> _Request_
Reproduce everything from the line that contains "## JobCreatePropertiesOrJobProperties" down to the line that contains "Properties Type**: string", both included, with no other lines.

[Source texts of formatted documents]
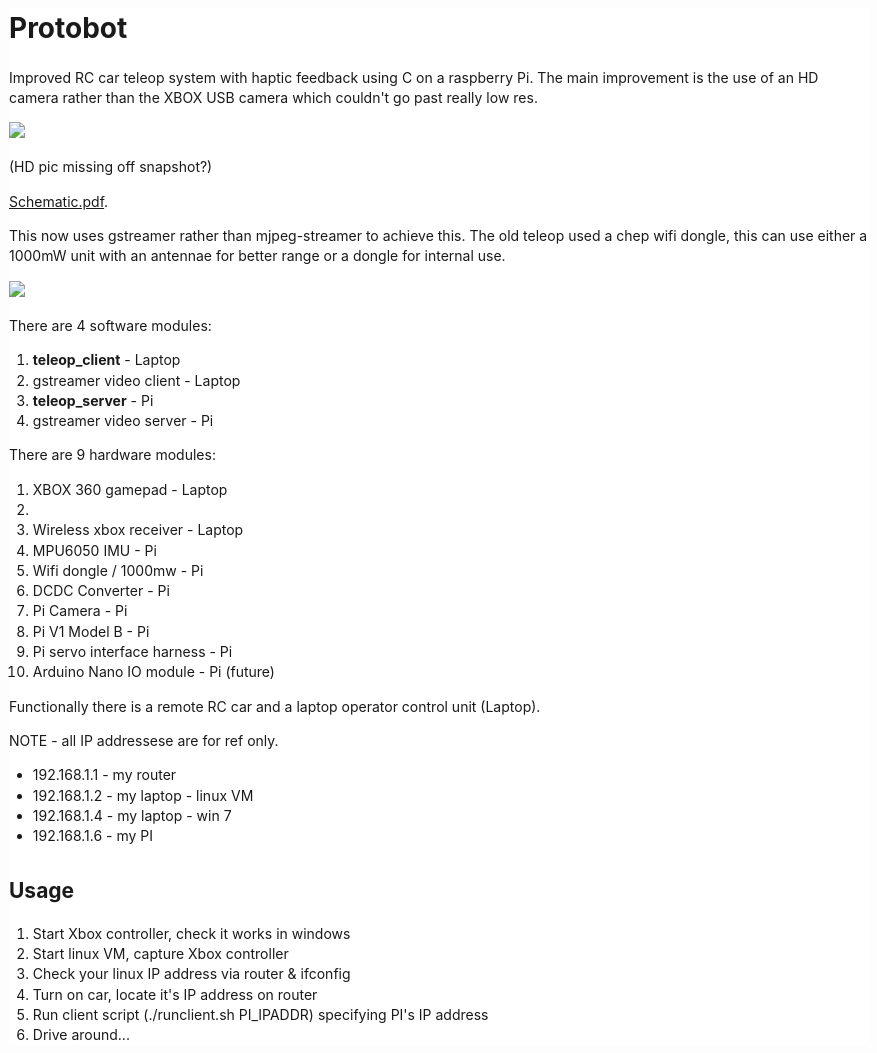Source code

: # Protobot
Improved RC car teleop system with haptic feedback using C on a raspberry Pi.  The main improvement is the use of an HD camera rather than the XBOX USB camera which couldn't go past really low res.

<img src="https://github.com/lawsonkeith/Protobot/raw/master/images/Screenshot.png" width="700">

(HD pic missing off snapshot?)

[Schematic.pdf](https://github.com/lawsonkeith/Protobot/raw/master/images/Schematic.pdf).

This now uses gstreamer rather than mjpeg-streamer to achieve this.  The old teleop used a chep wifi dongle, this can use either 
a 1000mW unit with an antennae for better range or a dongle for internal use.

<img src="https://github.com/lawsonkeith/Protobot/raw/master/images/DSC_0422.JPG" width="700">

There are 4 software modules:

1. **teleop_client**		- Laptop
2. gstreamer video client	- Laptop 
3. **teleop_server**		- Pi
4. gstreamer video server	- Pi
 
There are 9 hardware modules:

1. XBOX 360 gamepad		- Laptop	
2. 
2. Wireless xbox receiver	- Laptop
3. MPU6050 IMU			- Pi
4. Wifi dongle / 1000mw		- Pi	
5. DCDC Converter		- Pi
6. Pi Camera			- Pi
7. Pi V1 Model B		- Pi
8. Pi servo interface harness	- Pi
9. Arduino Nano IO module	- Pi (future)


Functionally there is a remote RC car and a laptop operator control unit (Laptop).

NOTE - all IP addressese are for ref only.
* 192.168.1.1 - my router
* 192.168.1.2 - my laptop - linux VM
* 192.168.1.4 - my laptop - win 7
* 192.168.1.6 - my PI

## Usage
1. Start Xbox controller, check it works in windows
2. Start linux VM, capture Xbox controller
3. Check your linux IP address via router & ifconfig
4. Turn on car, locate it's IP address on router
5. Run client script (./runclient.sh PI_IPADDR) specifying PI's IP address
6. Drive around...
==
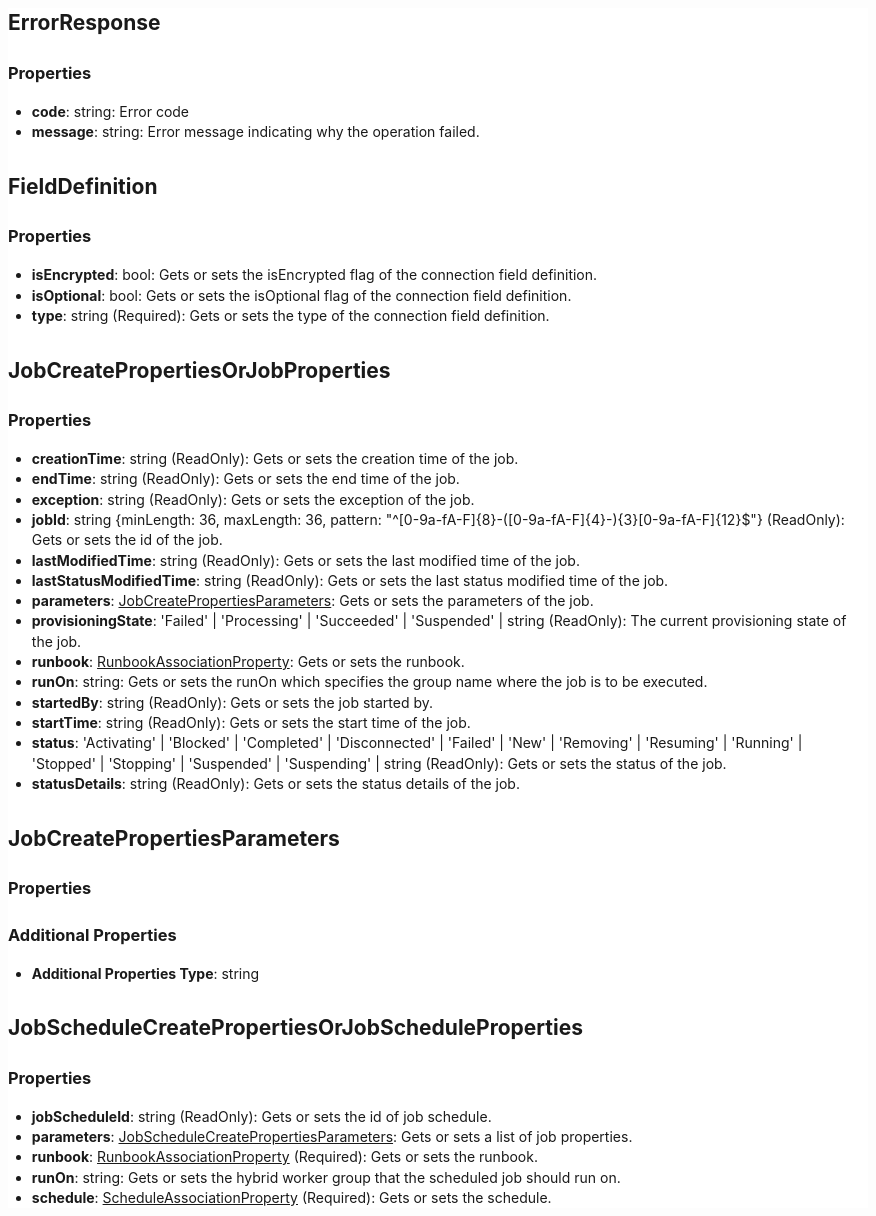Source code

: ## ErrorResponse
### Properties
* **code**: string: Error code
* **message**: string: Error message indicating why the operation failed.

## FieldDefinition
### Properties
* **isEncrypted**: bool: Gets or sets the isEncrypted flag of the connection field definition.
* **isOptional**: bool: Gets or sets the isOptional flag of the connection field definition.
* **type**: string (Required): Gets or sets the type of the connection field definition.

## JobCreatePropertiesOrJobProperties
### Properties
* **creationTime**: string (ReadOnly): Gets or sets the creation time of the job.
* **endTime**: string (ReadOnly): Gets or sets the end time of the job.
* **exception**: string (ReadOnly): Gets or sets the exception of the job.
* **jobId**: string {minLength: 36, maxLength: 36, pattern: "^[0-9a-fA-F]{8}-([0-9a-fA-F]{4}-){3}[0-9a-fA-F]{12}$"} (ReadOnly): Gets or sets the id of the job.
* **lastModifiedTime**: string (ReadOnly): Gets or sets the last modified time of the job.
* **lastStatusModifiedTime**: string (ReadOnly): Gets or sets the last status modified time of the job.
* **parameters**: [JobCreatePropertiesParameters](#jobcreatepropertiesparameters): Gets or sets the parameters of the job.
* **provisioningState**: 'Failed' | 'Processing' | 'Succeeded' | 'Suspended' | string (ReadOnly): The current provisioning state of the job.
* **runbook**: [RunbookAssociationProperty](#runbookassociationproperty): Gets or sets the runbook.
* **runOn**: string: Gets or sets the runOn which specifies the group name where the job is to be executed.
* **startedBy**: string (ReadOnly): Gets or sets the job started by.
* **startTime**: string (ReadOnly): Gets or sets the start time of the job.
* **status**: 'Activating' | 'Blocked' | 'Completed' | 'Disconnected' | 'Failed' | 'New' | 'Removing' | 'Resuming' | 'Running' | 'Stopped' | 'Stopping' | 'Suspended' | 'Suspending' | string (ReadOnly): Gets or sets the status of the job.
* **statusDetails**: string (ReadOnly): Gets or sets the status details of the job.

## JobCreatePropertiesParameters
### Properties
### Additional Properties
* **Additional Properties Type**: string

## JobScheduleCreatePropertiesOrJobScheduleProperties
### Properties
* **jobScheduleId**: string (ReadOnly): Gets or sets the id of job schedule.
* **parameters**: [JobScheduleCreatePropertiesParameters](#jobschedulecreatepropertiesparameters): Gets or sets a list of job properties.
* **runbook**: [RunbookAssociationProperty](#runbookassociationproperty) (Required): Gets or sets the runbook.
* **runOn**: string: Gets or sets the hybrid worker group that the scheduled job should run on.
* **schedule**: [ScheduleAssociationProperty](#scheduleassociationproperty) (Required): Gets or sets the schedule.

> _Worked solution_
## JobCreatePropertiesOrJobProperties
### Properties
* **creationTime**: string (ReadOnly): Gets or sets the creation time of the job.
* **endTime**: string (ReadOnly): Gets or sets the end time of the job.
* **exception**: string (ReadOnly): Gets or sets the exception of the job.
* **jobId**: string {minLength: 36, maxLength: 36, pattern: "^[0-9a-fA-F]{8}-([0-9a-fA-F]{4}-){3}[0-9a-fA-F]{12}$"} (ReadOnly): Gets or sets the id of the job.
* **lastModifiedTime**: string (ReadOnly): Gets or sets the last modified time of the job.
* **lastStatusModifiedTime**: string (ReadOnly): Gets or sets the last status modified time of the job.
* **parameters**: [JobCreatePropertiesParameters](#jobcreatepropertiesparameters): Gets or sets the parameters of the job.
* **provisioningState**: 'Failed' | 'Processing' | 'Succeeded' | 'Suspended' | string (ReadOnly): The current provisioning state of the job.
* **runbook**: [RunbookAssociationProperty](#runbookassociationproperty): Gets or sets the runbook.
* **runOn**: string: Gets or sets the runOn which specifies the group name where the job is to be executed.
* **startedBy**: string (ReadOnly): Gets or sets the job started by.
* **startTime**: string (ReadOnly): Gets or sets the start time of the job.
* **status**: 'Activating' | 'Blocked' | 'Completed' | 'Disconnected' | 'Failed' | 'New' | 'Removing' | 'Resuming' | 'Running' | 'Stopped' | 'Stopping' | 'Suspended' | 'Suspending' | string (ReadOnly): Gets or sets the status of the job.
* **statusDetails**: string (ReadOnly): Gets or sets the status details of the job.

## JobCreatePropertiesParameters
### Properties
### Additional Properties
* **Additional Properties Type**: string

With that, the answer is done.